NYer posts See No Evil from Sept 1 ‘71.

The Music Hall descends desperately into showing slasher/horror exploitation 42nd St fare.

Don’t let the pedigree fool you.

And this for a fall show. Though no time was right for it. Saw it in the burbs with Night of the Living Dead. A more suitable companion than It’s In Your Stars on the Great Stage.

vindanpar
vindanpar on March 18, 2017 at 6:27 am

The stage show with The Cowboys the ad of which was just posted certainly would not fly today. The Rockettes as squaws?

Certainly wish I had gone to see it because it sounds like fun but especially with Totem Tom Tom from Rose Marie as the finale.

I just didn’t want to see a movie about a bunch of boys being taught profanity, violence and whoring being past off as family entertainment.
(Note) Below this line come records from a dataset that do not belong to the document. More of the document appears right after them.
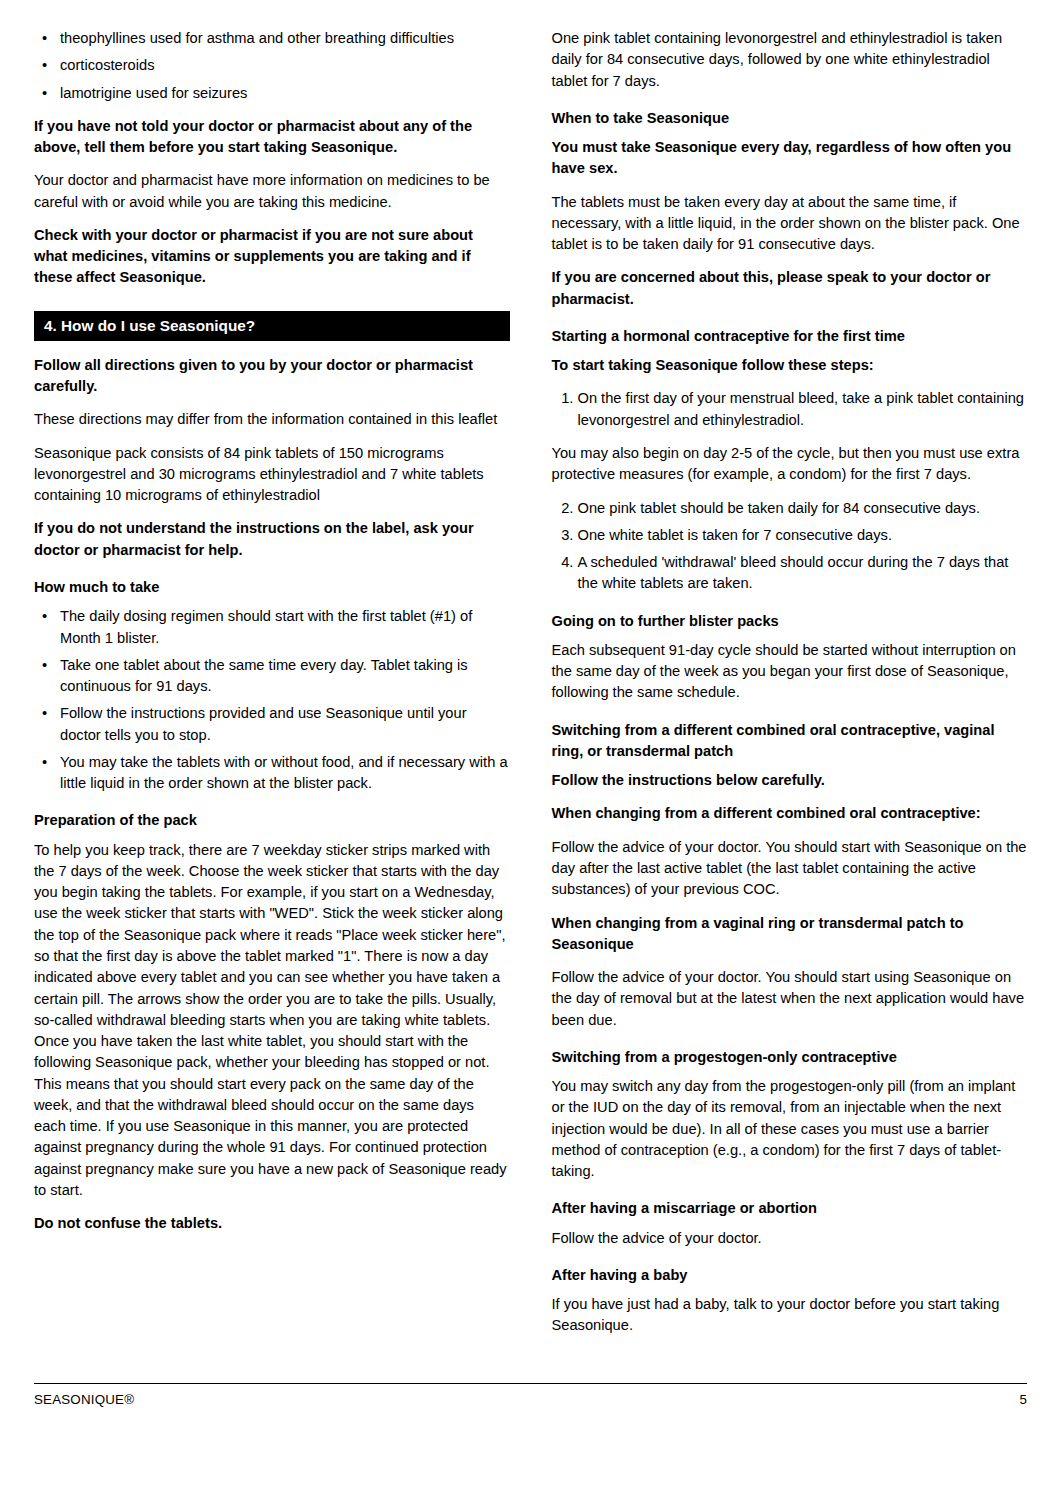theophyllines used for asthma and other breathing difficulties
corticosteroids
lamotrigine used for seizures
If you have not told your doctor or pharmacist about any of the above, tell them before you start taking Seasonique.
Your doctor and pharmacist have more information on medicines to be careful with or avoid while you are taking this medicine.
Check with your doctor or pharmacist if you are not sure about what medicines, vitamins or supplements you are taking and if these affect Seasonique.
4. How do I use Seasonique?
Follow all directions given to you by your doctor or pharmacist carefully.
These directions may differ from the information contained in this leaflet
Seasonique pack consists of 84 pink tablets of 150 micrograms levonorgestrel and 30 micrograms ethinylestradiol and 7 white tablets containing 10 micrograms of ethinylestradiol
If you do not understand the instructions on the label, ask your doctor or pharmacist for help.
How much to take
The daily dosing regimen should start with the first tablet (#1) of Month 1 blister.
Take one tablet about the same time every day. Tablet taking is continuous for 91 days.
Follow the instructions provided and use Seasonique until your doctor tells you to stop.
You may take the tablets with or without food, and if necessary with a little liquid in the order shown at the blister pack.
Preparation of the pack
To help you keep track, there are 7 weekday sticker strips marked with the 7 days of the week. Choose the week sticker that starts with the day you begin taking the tablets. For example, if you start on a Wednesday, use the week sticker that starts with "WED". Stick the week sticker along the top of the Seasonique pack where it reads "Place week sticker here", so that the first day is above the tablet marked "1". There is now a day indicated above every tablet and you can see whether you have taken a certain pill. The arrows show the order you are to take the pills. Usually, so-called withdrawal bleeding starts when you are taking white tablets. Once you have taken the last white tablet, you should start with the following Seasonique pack, whether your bleeding has stopped or not. This means that you should start every pack on the same day of the week, and that the withdrawal bleed should occur on the same days each time. If you use Seasonique in this manner, you are protected against pregnancy during the whole 91 days. For continued protection against pregnancy make sure you have a new pack of Seasonique ready to start.
Do not confuse the tablets.
One pink tablet containing levonorgestrel and ethinylestradiol is taken daily for 84 consecutive days, followed by one white ethinylestradiol tablet for 7 days.
When to take Seasonique
You must take Seasonique every day, regardless of how often you have sex.
The tablets must be taken every day at about the same time, if necessary, with a little liquid, in the order shown on the blister pack. One tablet is to be taken daily for 91 consecutive days.
If you are concerned about this, please speak to your doctor or pharmacist.
Starting a hormonal contraceptive for the first time
To start taking Seasonique follow these steps:
On the first day of your menstrual bleed, take a pink tablet containing levonorgestrel and ethinylestradiol.
You may also begin on day 2-5 of the cycle, but then you must use extra protective measures (for example, a condom) for the first 7 days.
One pink tablet should be taken daily for 84 consecutive days.
One white tablet is taken for 7 consecutive days.
A scheduled 'withdrawal' bleed should occur during the 7 days that the white tablets are taken.
Going on to further blister packs
Each subsequent 91-day cycle should be started without interruption on the same day of the week as you began your first dose of Seasonique, following the same schedule.
Switching from a different combined oral contraceptive, vaginal ring, or transdermal patch
Follow the instructions below carefully.
When changing from a different combined oral contraceptive:
Follow the advice of your doctor. You should start with Seasonique on the day after the last active tablet (the last tablet containing the active substances) of your previous COC.
When changing from a vaginal ring or transdermal patch to Seasonique
Follow the advice of your doctor. You should start using Seasonique on the day of removal but at the latest when the next application would have been due.
Switching from a progestogen-only contraceptive
You may switch any day from the progestogen-only pill (from an implant or the IUD on the day of its removal, from an injectable when the next injection would be due). In all of these cases you must use a barrier method of contraception (e.g., a condom) for the first 7 days of tablet- taking.
After having a miscarriage or abortion
Follow the advice of your doctor.
After having a baby
If you have just had a baby, talk to your doctor before you start taking Seasonique.
SEASONIQUE® 5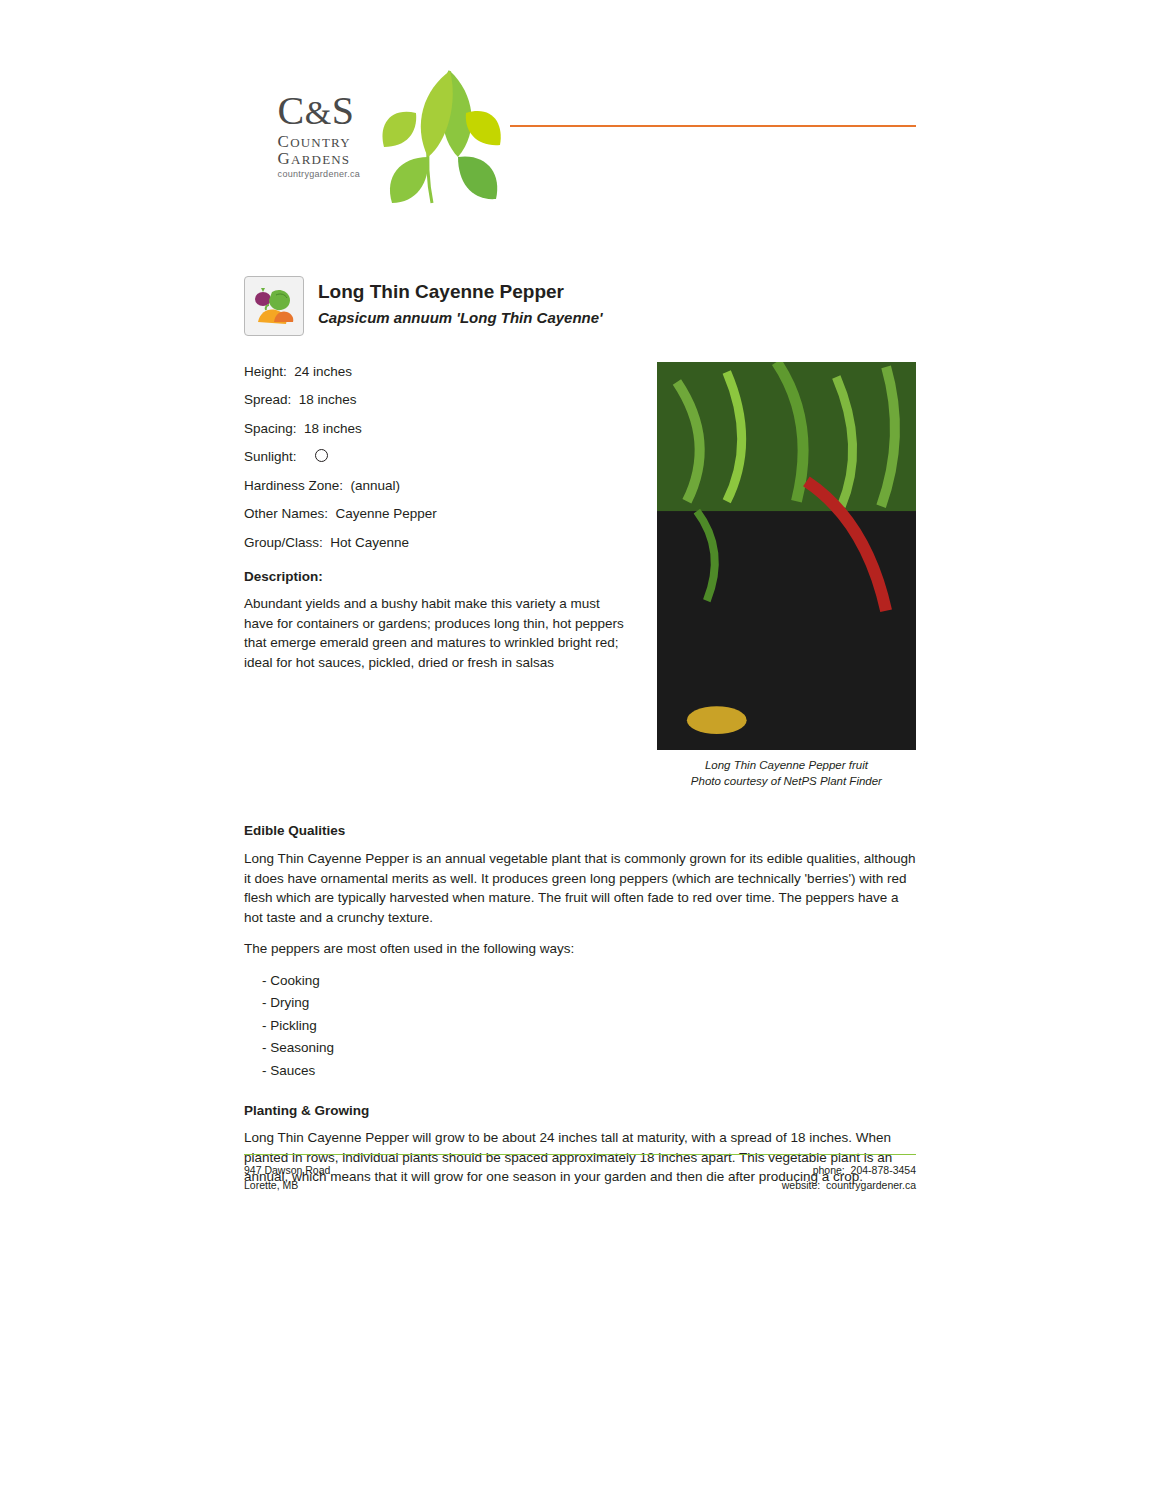C&S
COUNTRY
GARDENS
countrygardener.ca
Long Thin Cayenne Pepper
Capsicum annuum 'Long Thin Cayenne'
Height: 24 inches
Spread: 18 inches
Spacing: 18 inches
Sunlight:
Hardiness Zone: (annual)
Other Names: Cayenne Pepper
Group/Class: Hot Cayenne
Description:
Abundant yields and a bushy habit make this variety a must have for containers or gardens; produces long thin, hot peppers that emerge emerald green and matures to wrinkled bright red; ideal for hot sauces, pickled, dried or fresh in salsas
Long Thin Cayenne Pepper fruit
Photo courtesy of NetPS Plant Finder
Edible Qualities
Long Thin Cayenne Pepper is an annual vegetable plant that is commonly grown for its edible qualities, although it does have ornamental merits as well. It produces green long peppers (which are technically 'berries') with red flesh which are typically harvested when mature. The fruit will often fade to red over time. The peppers have a hot taste and a crunchy texture.
The peppers are most often used in the following ways:
Cooking
Drying
Pickling
Seasoning
Sauces
Planting & Growing
Long Thin Cayenne Pepper will grow to be about 24 inches tall at maturity, with a spread of 18 inches. When planted in rows, individual plants should be spaced approximately 18 inches apart. This vegetable plant is an annual, which means that it will grow for one season in your garden and then die after producing a crop.
947 Dawson Road
Lorette, MB
phone: 204-878-3454
website: countrygardener.ca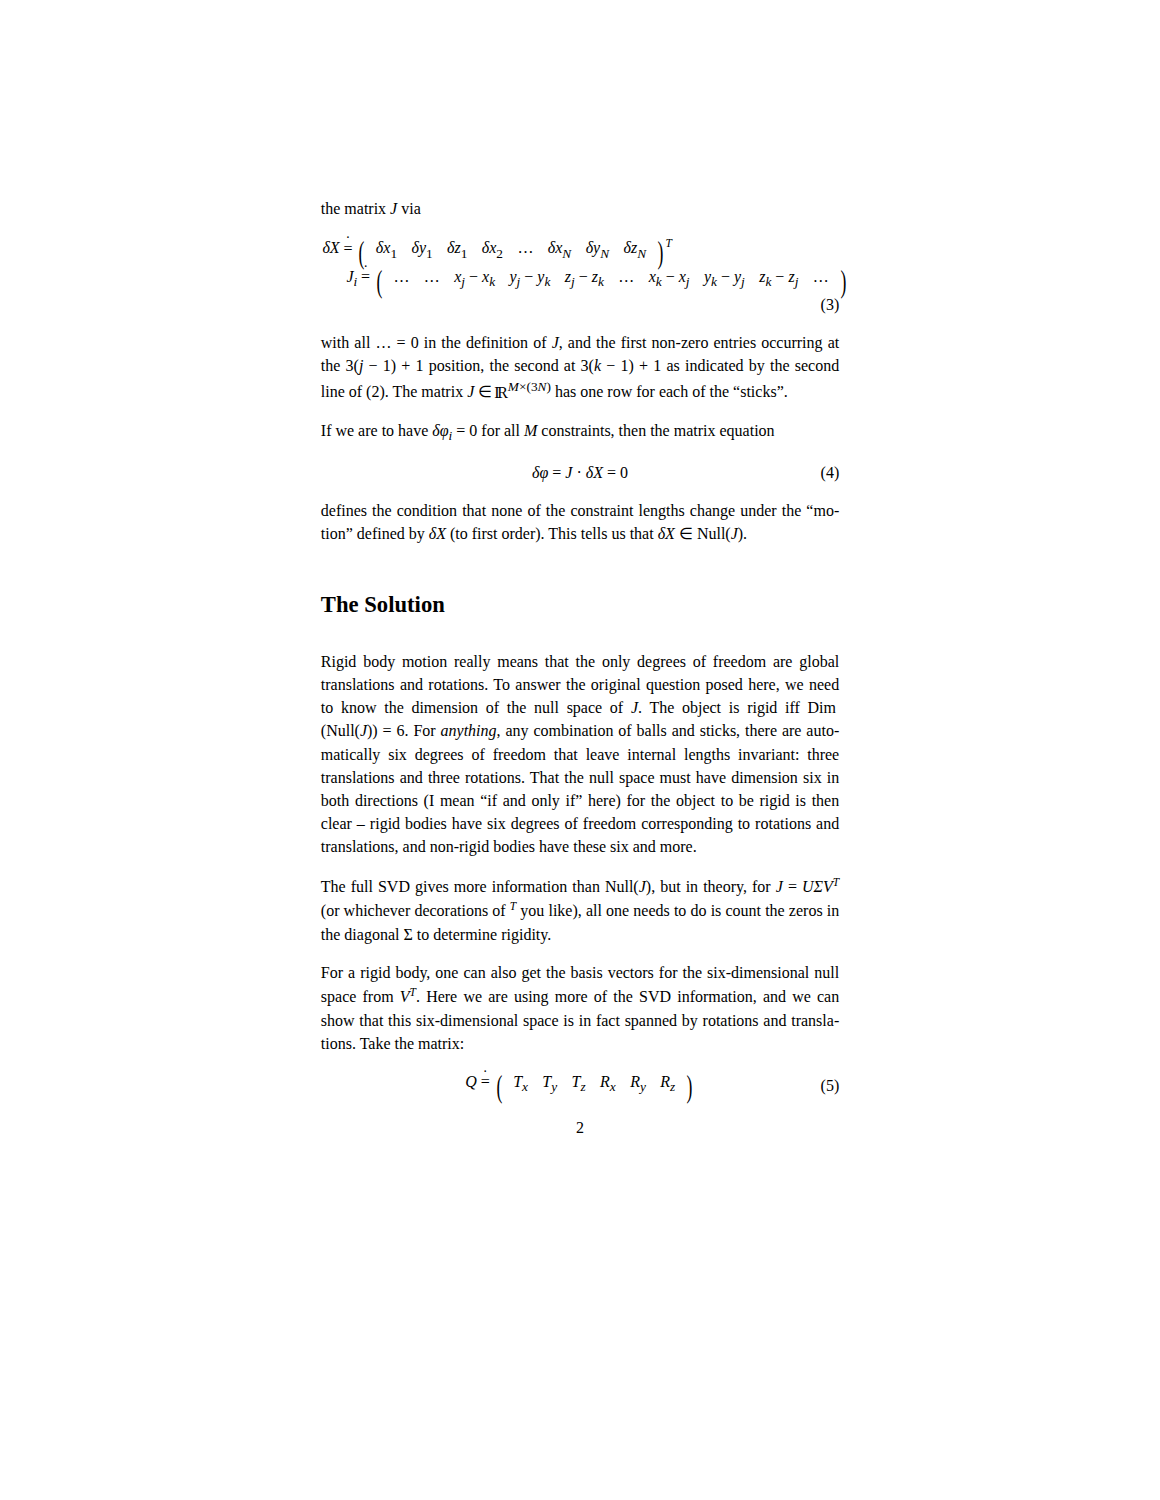the matrix J via
δX.=( δx1 δy1 δz1 δx2 … δxN δyN δzN )T
Ji.=( … … xj − xk yj − yk zj − zk … xk − xj yk − yj zk − zj … )
(3)
with all … = 0 in the definition of J, and the first non-zero entries occurring at the 3(j − 1) + 1 position, the second at 3(k − 1) + 1 as indicated by the second line of (2). The matrix J ∈ RM×(3N) has one row for each of the “sticks”.
If we are to have δφi = 0 for all M constraints, then the matrix equation
δφ = J · δX = 0
(4)
defines the condition that none of the constraint lengths change under the “motion” defined by δX (to first order). This tells us that δX ∈ Null(J).
The Solution
Rigid body motion really means that the only degrees of freedom are global translations and rotations. To answer the original question posed here, we need to know the dimension of the null space of J. The object is rigid iff Dim (Null(J)) = 6. For anything, any combination of balls and sticks, there are automatically six degrees of freedom that leave internal lengths invariant: three translations and three rotations. That the null space must have dimension six in both directions (I mean “if and only if” here) for the object to be rigid is then clear – rigid bodies have six degrees of freedom corresponding to rotations and translations, and non-rigid bodies have these six and more.
The full SVD gives more information than Null(J), but in theory, for J = UΣVT (or whichever decorations of T you like), all one needs to do is count the zeros in the diagonal Σ to determine rigidity.
For a rigid body, one can also get the basis vectors for the six-dimensional null space from VT. Here we are using more of the SVD information, and we can show that this six-dimensional space is in fact spanned by rotations and translations. Take the matrix:
Q.=( Tx Ty Tz Rx Ry Rz )
(5)
2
At least that’s what it came off as in the reviews.

StanMalone
StanMalone on March 23, 2017 at 4:25 pm

https://www.caboosebooks.net/node/94

This is a link to an article on the career of Bob Endres, the long time lead projectionist at RCMH and contributor to this page. Lots of interesting stories for projectionists as well as Music Hall buffs. Well worth taking a few minutes to read. Thanks Bob.

PS: I have been to the Lake Theater.

NYer
NYer on March 23, 2017 at 6:44 pm

Congrats on a great article Bob, and for an even greater career. Thank you for sharing your memories of “The Music Hall”, and thank you for helping me make memories of my own from front row balcony to center orchestra. I’m sure you were up there on my many visits. Sounds like you have a cool book in you.